Two weeks after writing her homage to human kind’s innate goodness, because of a tip from an informer, the Annex’s residents were rounded up by the Nazis and shipped off. Here’s what happened to them: Mr. Van Daan was gassed immediately on his arrival in Auschwitz. Mrs. Van Daan was shuffled from Auschwitz, to Bergen-Belsen, to Buchenwald, to Theresienstadt, and finally to another unknown camp where she apparently died shortly before war’s end. Peter van Daan survived a death march from Auschwitz to Mauthausen, only to die three days before the camp was liberated. Mr. Dussel, after having spent time in either Buchenwald or Sachenhausen, died in Neuengamme a few months after being arrested. Mrs. Frank died in Auschwitz from starvation and exhaustion. As for Anne and Margot:

Margot and Anne Frank were transported from Auschwitz at the end of October and brought to Bergen-Belsen concentrationton camp near Hanover (Germany). The typhus epidemic that broke out in the winter of 1944-1945, as a result of the horrendous hygienic conditions, killed thousands of prisoners, including Margot and, a few days later, Anne. She must have died in late February or early March. The bodies of both girls were probably dumped in Bergen-Belsen’s mass graves. (From the Afterward to The Diary of a Young Girl : The Definitive Edition, published by Anchor Books Doubleday in 1996)
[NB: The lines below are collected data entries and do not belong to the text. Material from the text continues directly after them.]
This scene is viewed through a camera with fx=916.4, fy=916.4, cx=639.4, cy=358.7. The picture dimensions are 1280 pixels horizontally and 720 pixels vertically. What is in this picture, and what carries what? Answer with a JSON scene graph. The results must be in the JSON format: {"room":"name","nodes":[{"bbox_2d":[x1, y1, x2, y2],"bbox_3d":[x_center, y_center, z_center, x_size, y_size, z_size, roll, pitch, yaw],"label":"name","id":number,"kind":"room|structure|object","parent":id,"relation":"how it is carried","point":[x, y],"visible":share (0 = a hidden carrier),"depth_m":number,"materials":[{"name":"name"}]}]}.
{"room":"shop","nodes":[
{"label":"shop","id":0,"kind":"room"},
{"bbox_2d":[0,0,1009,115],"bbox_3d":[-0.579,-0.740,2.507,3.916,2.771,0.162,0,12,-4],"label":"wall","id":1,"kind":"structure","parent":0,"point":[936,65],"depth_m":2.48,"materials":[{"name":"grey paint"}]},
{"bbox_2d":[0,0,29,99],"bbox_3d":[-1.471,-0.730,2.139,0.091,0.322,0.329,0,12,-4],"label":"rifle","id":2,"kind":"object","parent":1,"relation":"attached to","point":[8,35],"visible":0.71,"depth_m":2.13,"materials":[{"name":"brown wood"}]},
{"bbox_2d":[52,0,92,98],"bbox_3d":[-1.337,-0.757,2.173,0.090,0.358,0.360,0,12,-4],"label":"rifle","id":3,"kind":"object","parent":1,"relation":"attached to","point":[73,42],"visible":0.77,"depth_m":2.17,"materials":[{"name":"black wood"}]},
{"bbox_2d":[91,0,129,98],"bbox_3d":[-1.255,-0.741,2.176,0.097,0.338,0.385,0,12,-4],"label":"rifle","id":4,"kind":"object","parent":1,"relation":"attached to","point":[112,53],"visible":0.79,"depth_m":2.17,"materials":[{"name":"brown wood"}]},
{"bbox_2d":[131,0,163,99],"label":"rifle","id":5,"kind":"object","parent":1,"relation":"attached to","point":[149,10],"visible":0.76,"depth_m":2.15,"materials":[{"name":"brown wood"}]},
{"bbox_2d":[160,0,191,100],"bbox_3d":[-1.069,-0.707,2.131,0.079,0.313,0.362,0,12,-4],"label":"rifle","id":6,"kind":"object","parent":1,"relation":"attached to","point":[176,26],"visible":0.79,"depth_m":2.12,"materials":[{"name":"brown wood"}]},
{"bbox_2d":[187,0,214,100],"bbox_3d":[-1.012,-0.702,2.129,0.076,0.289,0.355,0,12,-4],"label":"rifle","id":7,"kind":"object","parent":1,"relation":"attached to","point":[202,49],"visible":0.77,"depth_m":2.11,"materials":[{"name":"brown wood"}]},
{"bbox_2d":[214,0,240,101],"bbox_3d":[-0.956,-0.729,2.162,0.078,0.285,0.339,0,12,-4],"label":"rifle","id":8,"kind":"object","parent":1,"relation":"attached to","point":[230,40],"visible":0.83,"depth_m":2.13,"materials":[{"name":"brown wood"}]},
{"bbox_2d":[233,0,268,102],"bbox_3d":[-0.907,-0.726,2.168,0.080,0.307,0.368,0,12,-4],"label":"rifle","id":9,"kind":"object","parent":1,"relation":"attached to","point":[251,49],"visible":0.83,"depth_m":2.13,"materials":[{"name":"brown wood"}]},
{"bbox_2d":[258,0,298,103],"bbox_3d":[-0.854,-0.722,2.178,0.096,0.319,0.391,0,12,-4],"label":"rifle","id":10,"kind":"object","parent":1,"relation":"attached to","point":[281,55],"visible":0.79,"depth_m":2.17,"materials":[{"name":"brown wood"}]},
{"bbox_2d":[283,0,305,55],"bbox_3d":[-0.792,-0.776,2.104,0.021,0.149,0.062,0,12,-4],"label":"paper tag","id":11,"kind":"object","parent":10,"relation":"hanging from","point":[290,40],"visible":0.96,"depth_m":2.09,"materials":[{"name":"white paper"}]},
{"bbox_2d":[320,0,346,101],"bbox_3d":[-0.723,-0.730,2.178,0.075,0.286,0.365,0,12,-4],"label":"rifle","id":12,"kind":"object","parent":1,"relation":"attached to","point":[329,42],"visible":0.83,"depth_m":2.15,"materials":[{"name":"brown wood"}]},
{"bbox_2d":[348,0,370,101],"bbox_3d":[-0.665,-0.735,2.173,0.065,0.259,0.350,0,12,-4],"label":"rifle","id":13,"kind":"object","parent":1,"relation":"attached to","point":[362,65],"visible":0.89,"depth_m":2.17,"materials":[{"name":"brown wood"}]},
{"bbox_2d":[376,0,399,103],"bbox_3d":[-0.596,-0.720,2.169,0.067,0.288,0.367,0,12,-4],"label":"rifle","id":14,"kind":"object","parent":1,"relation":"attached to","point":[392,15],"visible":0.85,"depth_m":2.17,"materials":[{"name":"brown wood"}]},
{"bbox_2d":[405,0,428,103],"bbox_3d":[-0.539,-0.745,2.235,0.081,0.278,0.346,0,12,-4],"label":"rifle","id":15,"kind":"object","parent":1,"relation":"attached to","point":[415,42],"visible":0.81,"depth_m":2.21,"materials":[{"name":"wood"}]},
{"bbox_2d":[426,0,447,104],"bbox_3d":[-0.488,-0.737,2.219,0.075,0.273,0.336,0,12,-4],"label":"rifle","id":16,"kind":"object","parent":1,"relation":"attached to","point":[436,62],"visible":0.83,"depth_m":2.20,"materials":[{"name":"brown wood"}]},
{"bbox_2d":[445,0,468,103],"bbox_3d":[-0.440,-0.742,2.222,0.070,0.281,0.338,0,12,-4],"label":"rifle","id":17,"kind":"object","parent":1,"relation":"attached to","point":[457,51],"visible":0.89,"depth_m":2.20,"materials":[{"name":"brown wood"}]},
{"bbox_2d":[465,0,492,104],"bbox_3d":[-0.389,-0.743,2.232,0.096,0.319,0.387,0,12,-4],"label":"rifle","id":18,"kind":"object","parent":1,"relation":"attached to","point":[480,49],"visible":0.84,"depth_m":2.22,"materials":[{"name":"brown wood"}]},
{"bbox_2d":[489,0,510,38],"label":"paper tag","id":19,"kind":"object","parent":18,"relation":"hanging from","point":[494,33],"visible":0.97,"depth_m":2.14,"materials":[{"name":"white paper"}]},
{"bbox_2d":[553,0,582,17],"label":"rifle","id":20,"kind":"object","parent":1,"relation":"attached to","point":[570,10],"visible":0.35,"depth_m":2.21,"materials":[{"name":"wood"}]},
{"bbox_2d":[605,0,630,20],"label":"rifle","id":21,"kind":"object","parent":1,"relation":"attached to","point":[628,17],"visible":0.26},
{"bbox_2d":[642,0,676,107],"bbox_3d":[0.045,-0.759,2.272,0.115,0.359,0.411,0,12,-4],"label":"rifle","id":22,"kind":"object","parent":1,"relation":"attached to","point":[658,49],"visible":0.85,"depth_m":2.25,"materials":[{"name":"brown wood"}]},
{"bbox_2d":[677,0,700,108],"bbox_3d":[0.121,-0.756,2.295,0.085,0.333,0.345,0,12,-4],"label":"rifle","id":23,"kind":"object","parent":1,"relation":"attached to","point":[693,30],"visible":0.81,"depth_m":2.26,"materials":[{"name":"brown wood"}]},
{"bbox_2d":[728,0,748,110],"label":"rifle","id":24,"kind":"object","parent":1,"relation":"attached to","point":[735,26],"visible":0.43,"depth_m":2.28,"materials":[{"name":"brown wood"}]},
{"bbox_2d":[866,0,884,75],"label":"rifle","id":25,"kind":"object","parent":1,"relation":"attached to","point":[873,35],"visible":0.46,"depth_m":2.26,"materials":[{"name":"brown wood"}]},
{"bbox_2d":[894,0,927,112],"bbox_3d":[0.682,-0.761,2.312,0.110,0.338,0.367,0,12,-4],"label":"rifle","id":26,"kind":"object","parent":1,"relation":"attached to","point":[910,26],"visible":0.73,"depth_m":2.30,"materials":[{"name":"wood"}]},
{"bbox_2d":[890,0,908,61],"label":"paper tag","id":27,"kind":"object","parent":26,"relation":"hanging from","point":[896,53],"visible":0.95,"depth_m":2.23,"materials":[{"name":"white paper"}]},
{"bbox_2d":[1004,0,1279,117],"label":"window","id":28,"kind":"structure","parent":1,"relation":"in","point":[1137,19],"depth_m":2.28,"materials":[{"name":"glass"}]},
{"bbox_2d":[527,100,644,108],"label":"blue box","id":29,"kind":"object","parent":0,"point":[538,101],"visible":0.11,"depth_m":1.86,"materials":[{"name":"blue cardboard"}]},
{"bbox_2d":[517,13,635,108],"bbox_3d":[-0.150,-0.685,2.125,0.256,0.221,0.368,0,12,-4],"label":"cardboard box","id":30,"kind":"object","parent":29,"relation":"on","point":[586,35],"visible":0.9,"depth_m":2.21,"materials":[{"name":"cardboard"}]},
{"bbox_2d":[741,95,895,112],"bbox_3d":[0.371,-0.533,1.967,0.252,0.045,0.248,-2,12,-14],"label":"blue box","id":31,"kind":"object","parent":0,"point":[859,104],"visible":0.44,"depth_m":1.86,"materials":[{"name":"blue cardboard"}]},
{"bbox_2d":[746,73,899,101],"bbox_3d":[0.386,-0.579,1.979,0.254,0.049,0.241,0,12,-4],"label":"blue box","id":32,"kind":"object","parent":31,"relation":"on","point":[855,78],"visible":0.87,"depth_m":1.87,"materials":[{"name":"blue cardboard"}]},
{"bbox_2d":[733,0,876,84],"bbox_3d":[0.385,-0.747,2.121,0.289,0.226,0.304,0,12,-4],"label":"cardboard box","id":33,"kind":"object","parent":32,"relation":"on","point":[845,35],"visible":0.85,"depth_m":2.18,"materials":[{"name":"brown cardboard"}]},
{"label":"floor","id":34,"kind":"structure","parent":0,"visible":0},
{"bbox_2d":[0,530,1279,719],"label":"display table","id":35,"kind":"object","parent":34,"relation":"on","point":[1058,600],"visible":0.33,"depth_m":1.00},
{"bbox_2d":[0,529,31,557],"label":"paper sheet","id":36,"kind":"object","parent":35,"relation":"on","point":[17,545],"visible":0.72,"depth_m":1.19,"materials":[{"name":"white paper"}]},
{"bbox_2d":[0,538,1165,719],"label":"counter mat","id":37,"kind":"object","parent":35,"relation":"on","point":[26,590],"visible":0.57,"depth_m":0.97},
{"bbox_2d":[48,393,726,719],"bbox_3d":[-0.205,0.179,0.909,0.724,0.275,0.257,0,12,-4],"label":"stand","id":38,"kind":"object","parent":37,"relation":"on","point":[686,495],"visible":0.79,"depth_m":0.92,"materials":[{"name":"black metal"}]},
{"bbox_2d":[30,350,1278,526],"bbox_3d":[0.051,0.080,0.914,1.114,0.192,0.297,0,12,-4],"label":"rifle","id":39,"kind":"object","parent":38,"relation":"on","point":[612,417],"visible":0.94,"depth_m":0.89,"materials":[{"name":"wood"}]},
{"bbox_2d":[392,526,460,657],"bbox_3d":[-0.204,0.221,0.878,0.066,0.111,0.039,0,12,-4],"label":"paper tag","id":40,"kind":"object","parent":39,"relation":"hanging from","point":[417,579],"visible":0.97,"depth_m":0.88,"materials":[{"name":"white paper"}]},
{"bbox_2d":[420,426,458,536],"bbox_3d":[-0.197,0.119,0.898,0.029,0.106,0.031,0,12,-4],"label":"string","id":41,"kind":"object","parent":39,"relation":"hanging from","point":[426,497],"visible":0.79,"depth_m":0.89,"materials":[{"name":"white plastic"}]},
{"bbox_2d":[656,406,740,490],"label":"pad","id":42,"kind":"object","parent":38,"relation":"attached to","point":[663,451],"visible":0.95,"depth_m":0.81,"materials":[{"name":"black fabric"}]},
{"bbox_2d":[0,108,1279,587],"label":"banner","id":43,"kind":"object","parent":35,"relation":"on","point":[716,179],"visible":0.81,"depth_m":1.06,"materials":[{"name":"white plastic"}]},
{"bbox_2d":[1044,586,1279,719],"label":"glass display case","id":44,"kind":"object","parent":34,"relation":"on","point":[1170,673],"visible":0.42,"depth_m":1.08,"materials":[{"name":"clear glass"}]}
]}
Anne Frank did not die peacefully or gracefully. Instead, her last days on earth were a nightmare of cold, hunger, loneliness and fear:

Anne was briefly reunited with two friends, Hanneli Goslar (named “Lies” in the diary) and Nanette Blitz, who both survived the war. They said that Anne, naked but for a piece of blanket, explained she was infested with lice and had thrown her clothes away. They described her as bald, emaciated and shivering but although ill herself, she told them that she was more concerned about Margot, whose illness seemed to be more severe. Goslar and Blitz did not see Margot who remained in her bunk, too weak to walk. Anne said they were alone as both of their parents were dead.

Why am I emphasizing all this? Because I want to make it clear that Anne Frank was wrong. People are not innately good. Her words were whistling in the dark, written to give herself faith and courage under terrible circumstances. They cannot and should not be used as a yardstick for measuring humanity’s natural state. And for Liberals to cling to this “ideology” moves beyond optimism into self-destruction.

Anyone who has children knows that, while they have a tremendous capacity for love, and have within them the seeds for reason and kindness, their innate state is more Lord of the Flies than anything else. Children are naturally violent, greedy and jealous. What tempers children is a society’s externally imposed value system. And these value systems don’t spring out of whole cloth. They are the results of centuries of give and take, violence, refining, and thought.

In a chauvinistic way that I’m not even going to bother to defend, I think our modern Judeo-Christian value system is one of the best ever created — and it’s not innate, it’s learned. I’ll go even further here: I don’t like the current fundamentalist Islamic value system, with its denigration of women, Jews, and non-Muslims, and its obsession with visiting extreme physical violence (and I include beheading and other slaughters) on those so denigrated.

I don’t think we in the West are innately good, or that those in the fundamentalist Islamic Middle East are inherently bad. I do think, however, that we have the better value system, and that it’s terribly dangerous for people to put their faith in Anne Frank’s touching but misguided words about humans’ innate goodness. Worse, this is not merely the misguided approach of a single good and kind person. Instead, a vast portion of the American population has bought into a teenage girls’ “whistling in the dark” musings and now tries to impose this naive view on American (and Israeli) foreign policy, hampering those countries’ ability to protect themselves against those whose value system calls for its enemies subjugation and death.